> **YOUR TASK**:
Please set down, word for word, the lines of the data below from the line containing "the most frequent" through the line containing "ause unnecessary water usage, leading to inc", both ends included. Give those lines and nothing more.
=== Section Start ===
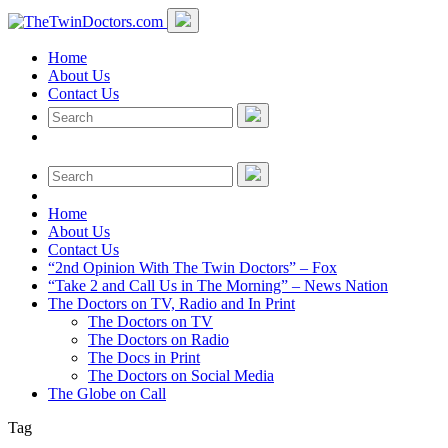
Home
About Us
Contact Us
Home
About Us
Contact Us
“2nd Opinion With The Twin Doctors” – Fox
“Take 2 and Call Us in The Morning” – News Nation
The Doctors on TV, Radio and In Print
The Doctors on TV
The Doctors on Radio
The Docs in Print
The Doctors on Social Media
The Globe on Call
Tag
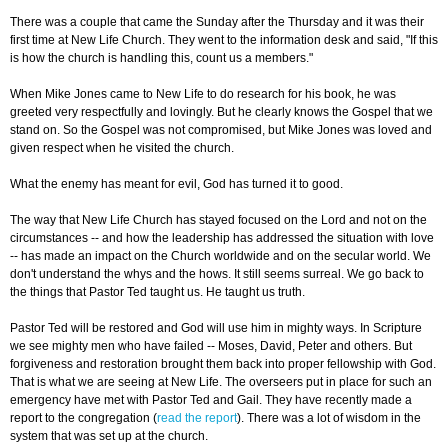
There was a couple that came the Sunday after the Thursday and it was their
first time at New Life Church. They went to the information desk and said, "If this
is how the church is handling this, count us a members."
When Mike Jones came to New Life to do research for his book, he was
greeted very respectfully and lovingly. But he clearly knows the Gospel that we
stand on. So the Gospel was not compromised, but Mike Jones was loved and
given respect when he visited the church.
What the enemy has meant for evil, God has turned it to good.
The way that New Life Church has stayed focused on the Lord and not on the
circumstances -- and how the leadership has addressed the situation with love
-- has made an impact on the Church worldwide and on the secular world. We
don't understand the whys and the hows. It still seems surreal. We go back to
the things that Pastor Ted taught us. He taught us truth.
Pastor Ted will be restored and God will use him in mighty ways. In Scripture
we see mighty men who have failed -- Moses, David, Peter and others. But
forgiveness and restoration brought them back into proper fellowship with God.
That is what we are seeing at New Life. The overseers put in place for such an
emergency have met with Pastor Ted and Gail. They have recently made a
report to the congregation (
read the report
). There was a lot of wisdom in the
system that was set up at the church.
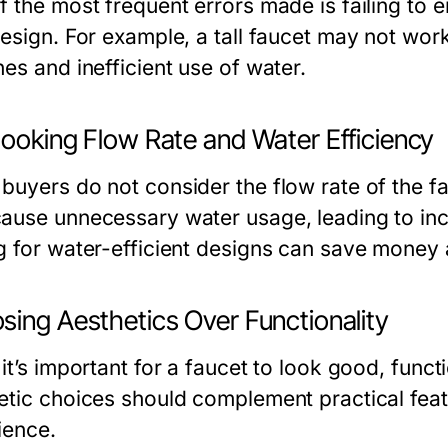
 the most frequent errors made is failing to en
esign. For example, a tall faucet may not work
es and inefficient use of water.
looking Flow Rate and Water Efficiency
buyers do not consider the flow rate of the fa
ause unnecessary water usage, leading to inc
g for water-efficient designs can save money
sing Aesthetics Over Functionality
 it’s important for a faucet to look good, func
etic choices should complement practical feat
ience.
=== Section End ===
=== Section Start ===
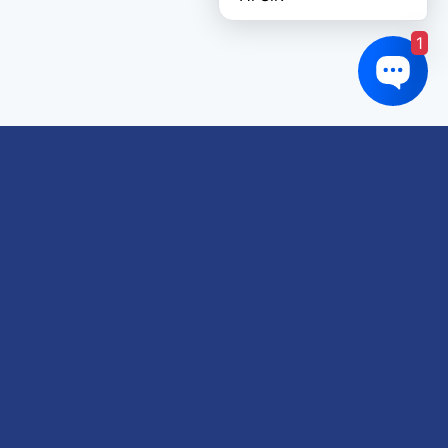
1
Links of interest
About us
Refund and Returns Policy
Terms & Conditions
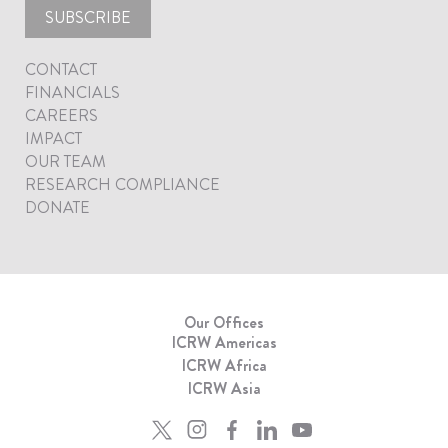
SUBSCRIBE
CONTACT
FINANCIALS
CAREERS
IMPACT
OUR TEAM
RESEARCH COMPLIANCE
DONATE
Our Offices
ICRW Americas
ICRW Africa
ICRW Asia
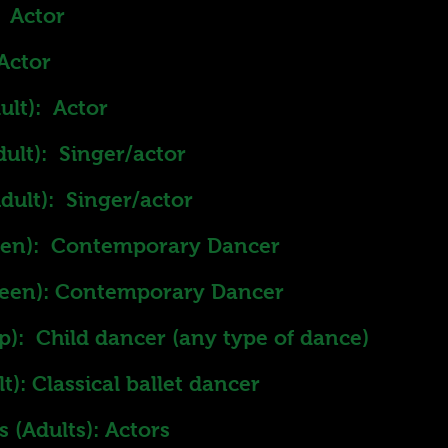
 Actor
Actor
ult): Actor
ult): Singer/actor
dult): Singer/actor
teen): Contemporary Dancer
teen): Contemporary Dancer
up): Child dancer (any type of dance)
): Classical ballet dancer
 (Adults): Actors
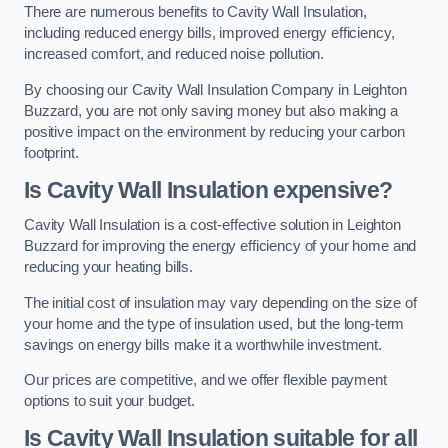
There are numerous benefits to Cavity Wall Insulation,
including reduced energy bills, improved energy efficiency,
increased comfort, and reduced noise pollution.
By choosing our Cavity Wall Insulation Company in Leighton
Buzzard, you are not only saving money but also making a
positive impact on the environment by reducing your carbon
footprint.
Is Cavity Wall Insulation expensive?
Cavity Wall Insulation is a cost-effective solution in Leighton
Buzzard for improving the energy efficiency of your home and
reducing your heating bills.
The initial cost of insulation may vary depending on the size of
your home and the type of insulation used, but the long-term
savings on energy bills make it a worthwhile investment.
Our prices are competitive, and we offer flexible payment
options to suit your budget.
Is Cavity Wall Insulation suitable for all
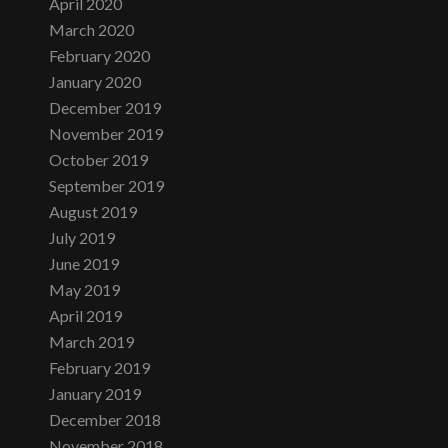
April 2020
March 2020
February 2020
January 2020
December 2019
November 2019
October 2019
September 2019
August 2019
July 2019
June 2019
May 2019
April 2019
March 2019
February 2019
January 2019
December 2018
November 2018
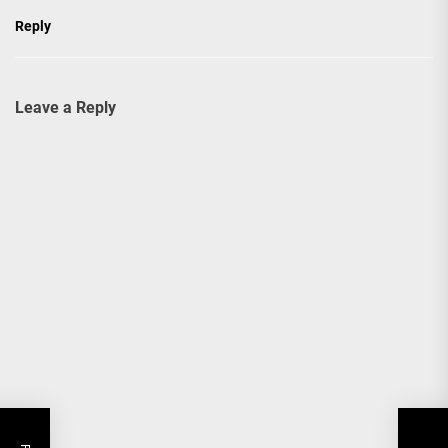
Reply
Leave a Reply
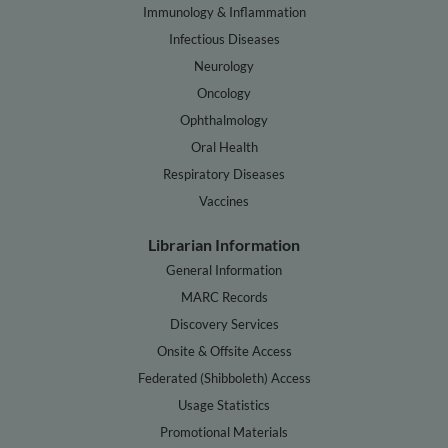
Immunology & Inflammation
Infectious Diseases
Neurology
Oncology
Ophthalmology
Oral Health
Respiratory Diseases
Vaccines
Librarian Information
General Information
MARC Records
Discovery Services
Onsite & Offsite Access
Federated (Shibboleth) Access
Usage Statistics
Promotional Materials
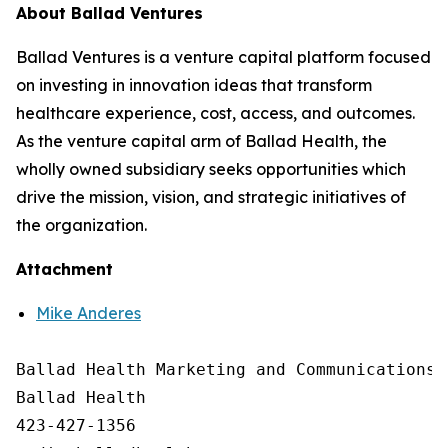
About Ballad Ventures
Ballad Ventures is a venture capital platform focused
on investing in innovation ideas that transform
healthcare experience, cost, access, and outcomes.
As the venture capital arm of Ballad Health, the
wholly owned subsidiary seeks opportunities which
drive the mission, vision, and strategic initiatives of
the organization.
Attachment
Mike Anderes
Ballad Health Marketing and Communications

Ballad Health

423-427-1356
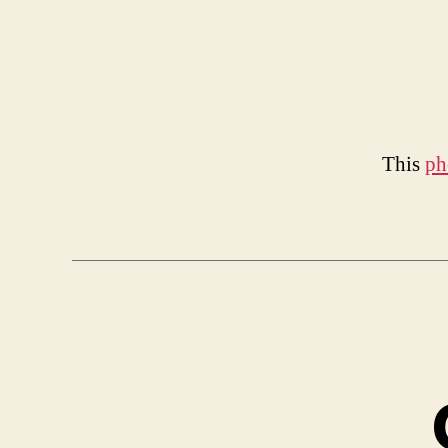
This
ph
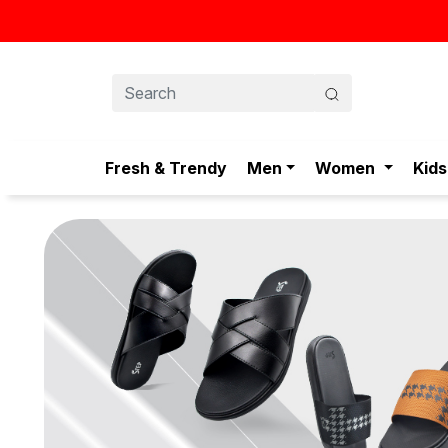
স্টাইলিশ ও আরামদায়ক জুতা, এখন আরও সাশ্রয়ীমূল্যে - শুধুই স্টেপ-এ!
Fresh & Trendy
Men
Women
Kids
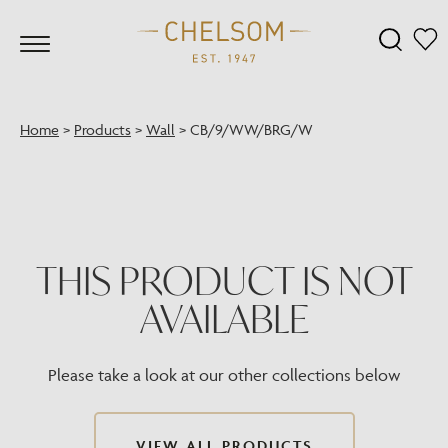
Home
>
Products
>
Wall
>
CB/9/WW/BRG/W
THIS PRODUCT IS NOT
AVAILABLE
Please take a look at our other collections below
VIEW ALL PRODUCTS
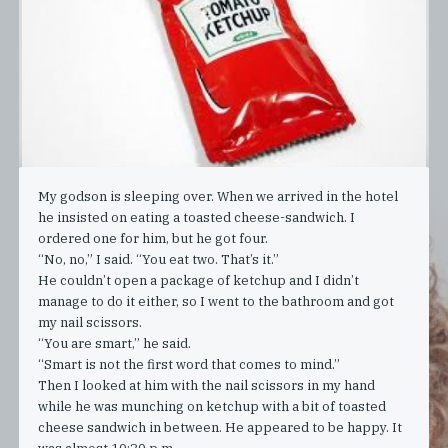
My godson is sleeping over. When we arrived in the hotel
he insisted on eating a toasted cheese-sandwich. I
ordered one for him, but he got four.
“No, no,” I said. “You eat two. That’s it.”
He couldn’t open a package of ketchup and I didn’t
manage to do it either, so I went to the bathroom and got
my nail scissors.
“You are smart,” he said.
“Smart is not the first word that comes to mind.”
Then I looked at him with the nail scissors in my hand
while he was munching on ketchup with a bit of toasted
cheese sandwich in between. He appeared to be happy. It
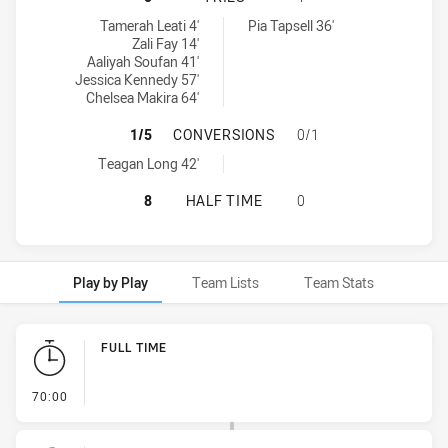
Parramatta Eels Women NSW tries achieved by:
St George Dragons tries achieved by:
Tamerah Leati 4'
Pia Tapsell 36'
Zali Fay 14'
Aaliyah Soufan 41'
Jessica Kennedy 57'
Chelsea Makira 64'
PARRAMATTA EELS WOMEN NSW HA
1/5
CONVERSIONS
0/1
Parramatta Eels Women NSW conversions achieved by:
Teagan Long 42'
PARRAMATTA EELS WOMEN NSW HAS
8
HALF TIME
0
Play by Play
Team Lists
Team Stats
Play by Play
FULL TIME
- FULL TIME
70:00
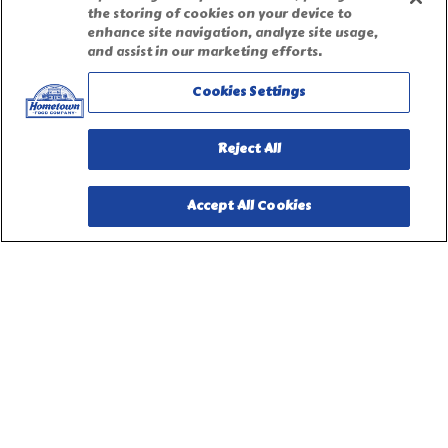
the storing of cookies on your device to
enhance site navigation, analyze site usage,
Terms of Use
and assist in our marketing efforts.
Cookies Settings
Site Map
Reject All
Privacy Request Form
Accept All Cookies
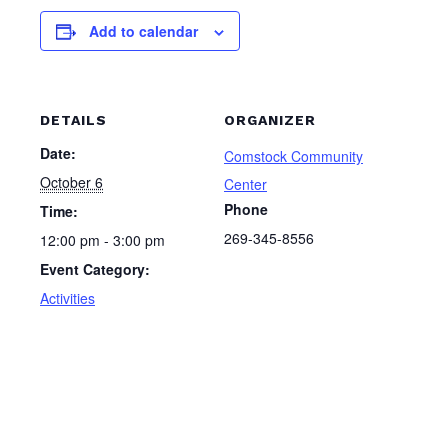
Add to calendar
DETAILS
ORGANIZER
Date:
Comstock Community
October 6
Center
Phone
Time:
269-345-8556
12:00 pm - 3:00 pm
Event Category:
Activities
=== Section End ===
> **TASK ANSWER**:
 the most frequent errors made is failing to en
esign. For example, a tall faucet may not work
es and inefficient use of water.
looking Flow Rate and Water Efficiency
buyers do not consider the flow rate of the fa
ause unnecessary water usage, leading to inc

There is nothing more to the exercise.